> **原文**
⁂

文章目录
- Synchronized vs ReentrantLock
- ReentrantLock概述
- 获取锁
- void lock()
- 非公平锁的实现代码
- 非公平锁是如何体现的?
- 公平锁是怎么实现公平的
- void lockInterruptibly() 方法
- boolean tryLock() 方法
- boolean tryLock(long timeout, TimeUnit unit)
- 释放锁
- void unlock() 方法
- Demo : 使用ReentrantLock来实现一个简单的线程安全的list
- 小结
Synchronized vs ReentrantLock
ReentrantLock概述
ReentrantLock是可重入的独占锁,同时只能有一个线程可以获取该锁,其他获取该锁的线程会被阻塞而被放入该锁的AQS阻塞队列里面。
类图结构如下
-
底层基于AQS实现,ReentrantLock的lock等方法,委托给其依赖sync的lock方法
-
AQS 是典型的模板方法设计模式,父类(AQS)定义好骨架和内部操作细节,具体规则由子类去实现
从类图可以看出,ReentrantLock最终还是使用AQS来实现的,并且根据参数来决定其内部是一个公平还是非公平锁,默认是非公平锁。
/**
* Creates an instance of {@code ReentrantLock}.
* This is equivalent to using {@code ReentrantLock(false)}.
*/
public ReentrantLock() {
sync = new NonfairSync();
}
/**
* Creates an instance of {@code ReentrantLock} with the
* given fairness policy.
*
* @param fair {@code true} if this lock should use a fair ordering policy
*/
public ReentrantLock(boolean fair) {
sync = fair ? new FairSync() : new NonfairSync();
}
其中Sync类直接继承自AQS,它的子类NonfairSync和FairSync分别实现了获取锁的非公平与公平策略。
在这里,AQS的state状态值表示线程获取该锁的可重入次数。
-
在默认情况下,state的值为0表示当前锁没有被任何线程持有。
-
当一个线程第一次获取该锁时会尝试使用CAS设置state的值为1,如果CAS成功则当前线程获取了该锁,然后记录该锁的持有者为当前线程。
-
在该线程没有释放锁的情况下第二次获取该锁后,状态值被设置为2,这就是可重入次数。
-
在该线程释放该锁时,会尝试使用CAS让状态值减1,如果减1后状态值为0,则当前线程释放该锁。
获取锁
void lock()
.
当一个线程调用该方法时,说明该线程希望获取该锁。
-
如果锁当前没有被其他线程占用并且当前线程之前没有获取过该锁,则当前线程会获取到该锁,然后设置当前锁的拥有者为当前线程,并设置AQS的状态值为1,然后直接返回。
-
如果当前线程之前已经获取过该锁,则这次只是简单地把AQS的状态值加1后返回。
-
如果该锁已经被其他线程持有,则调用该方法的线程会被放入AQS队列后阻塞挂起。
加锁过程如下
/**
* Acquires the lock.
*
* <p>Acquires the lock if it is not held by another thread and returns
* immediately, setting the lock hold count to one.

⁂

> **现有数据**
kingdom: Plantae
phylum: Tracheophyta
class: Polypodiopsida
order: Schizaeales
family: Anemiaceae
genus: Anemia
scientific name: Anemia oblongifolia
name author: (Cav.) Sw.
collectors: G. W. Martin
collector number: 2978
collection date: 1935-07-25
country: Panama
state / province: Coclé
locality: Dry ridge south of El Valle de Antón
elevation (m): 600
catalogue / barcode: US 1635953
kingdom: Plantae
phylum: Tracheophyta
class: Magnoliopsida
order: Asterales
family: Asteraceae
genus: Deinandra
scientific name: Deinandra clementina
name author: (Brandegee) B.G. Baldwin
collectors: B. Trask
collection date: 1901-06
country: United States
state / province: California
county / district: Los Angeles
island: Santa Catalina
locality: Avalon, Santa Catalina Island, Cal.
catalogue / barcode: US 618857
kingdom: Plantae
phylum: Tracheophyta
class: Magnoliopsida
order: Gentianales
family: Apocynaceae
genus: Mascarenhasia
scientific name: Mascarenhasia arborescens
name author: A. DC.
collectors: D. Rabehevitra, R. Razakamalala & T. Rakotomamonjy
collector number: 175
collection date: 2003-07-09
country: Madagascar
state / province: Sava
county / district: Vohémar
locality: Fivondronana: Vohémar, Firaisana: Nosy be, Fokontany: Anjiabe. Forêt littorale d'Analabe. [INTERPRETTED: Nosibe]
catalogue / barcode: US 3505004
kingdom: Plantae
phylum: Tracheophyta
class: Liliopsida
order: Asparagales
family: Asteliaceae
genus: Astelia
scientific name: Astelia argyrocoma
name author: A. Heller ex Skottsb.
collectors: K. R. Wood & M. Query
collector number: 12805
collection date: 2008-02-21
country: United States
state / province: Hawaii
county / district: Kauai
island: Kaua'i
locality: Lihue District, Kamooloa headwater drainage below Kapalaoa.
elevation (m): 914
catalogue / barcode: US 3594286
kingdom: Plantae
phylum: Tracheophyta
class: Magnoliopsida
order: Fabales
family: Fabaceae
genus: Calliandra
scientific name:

⁂

> **任务列表**
- a) 把上面数据行中从包含"scientific name: Anemia oblongifolia"的那一行开始、到包含"scientific name: Astelia argyrocoma"的那一行结束的这一段（首尾两行都算）放进一个 JSON 字符串列表，每行一个字符串，空行不要。
- b) 讲 ReentrantLock 的那篇文章停在了半截，从它最后一句之后接着往下写。

> **逐题答案**
- a)
[
  "scientific name: Anemia oblongifolia",
  "name author: (Cav.) Sw.",
  "collectors: G. W. Martin",
  "collector number: 2978",
  "collection date: 1935-07-25",
  "country: Panama",
  "state / province: Coclé",
  "locality: Dry ridge south of El Valle de Antón",
  "elevation (m): 600",
  "catalogue / barcode: US 1635953",
  "kingdom: Plantae",
  "phylum: Tracheophyta",
  "class: Magnoliopsida",
  "order: Asterales",
  "family: Asteraceae",
  "genus: Deinandra",
  "scientific name: Deinandra clementina",
  "name author: (Brandegee) B.G. Baldwin",
  "collectors: B. Trask",
  "collection date: 1901-06",
  "country: United States",
  "state / province: California",
  "county / district: Los Angeles",
  "island: Santa Catalina",
  "locality: Avalon, Santa Catalina Island, Cal.",
  "catalogue / barcode: US 618857",
  "kingdom: Plantae",
  "phylum: Tracheophyta",
  "class: Magnoliopsida",
  "order: Gentianales",
  "family: Apocynaceae",
  "genus: Mascarenhasia",
  "scientific name: Mascarenhasia arborescens",
  "name author: A. DC.",
  "collectors: D. Rabehevitra, R. Razakamalala & T. Rakotomamonjy",
  "collector number: 175",
  "collection date: 2003-07-09",
  "country: Madagascar",
  "state / province: Sava",
  "county / district: Vohémar",
  "locality: Fivondronana: Vohémar, Firaisana: Nosy be, Fokontany: Anjiabe. Forêt littorale d'Analabe. [INTERPRETTED: Nosibe]",
  "catalogue / barcode: US 3505004",
  "kingdom: Plantae",
  "phylum: Tracheophyta",
  "class: Liliopsida",
  "order: Asparagales",
  "family: Asteliaceae",
  "genus: Astelia",
  "scientific name: Astelia argyrocoma"
]

- b)
*
* <p>If the current thread already holds the lock then the hold
* count is incremented by one and the method returns immediately.
*
* <p>If the lock is held by another thread then the
* current thread becomes disabled for thread scheduling
* purposes and lies dormant until the lock has been acquired,
* at which time the lock hold count is set to one.
*/
public void lock() {
sync.lock();
}
在如上代码中 ,ReentrantLock的lock()委托给了sync类,根据创建ReentrantLock构造函数选择sync的实现是NonfairSync还是FairSync,这个锁是一个非公平锁或者公平锁。
非公平锁的实现代码
先看sync的子类NonfairSync的情况,也就是非公平锁时。
/**
* Sync object for non-fair locks
*/
static final class NonfairSync extends Sync {
private static final long serialVersionUID = 7316153563782823691L;
/**
* Performs lock. Try immediate barge, backing up to normal
* acquire on failure.
*/
final void lock() {
// 1 cas 设置状态值
if (compareAndSetState(0, 1))
// 设置线程为独占锁线程
setExclusiveOwnerThread(Thread.currentThread());
else
// 2 调用AQS的acquire方法
acquire(1);
}
protected final boolean tryAcquire(int acquires) {
return nonfairTryAcquire(acquires);
}
}
在代码(1)中,因为默认AQS的状态值为0,所以第一个调用Lock的线程会通过CAS设置状态值为1,CAS成功则表示当前线程获取到了锁,然后setExclusiveOwnerThread设置该锁持有者是当前线程.
如果这时候有其他线程调用lock方法企图获取该锁,CAS会失败,然后会调用AQS的acquire方法。注意,传递参数为1,这里再贴下AQS的acquire的核心代码。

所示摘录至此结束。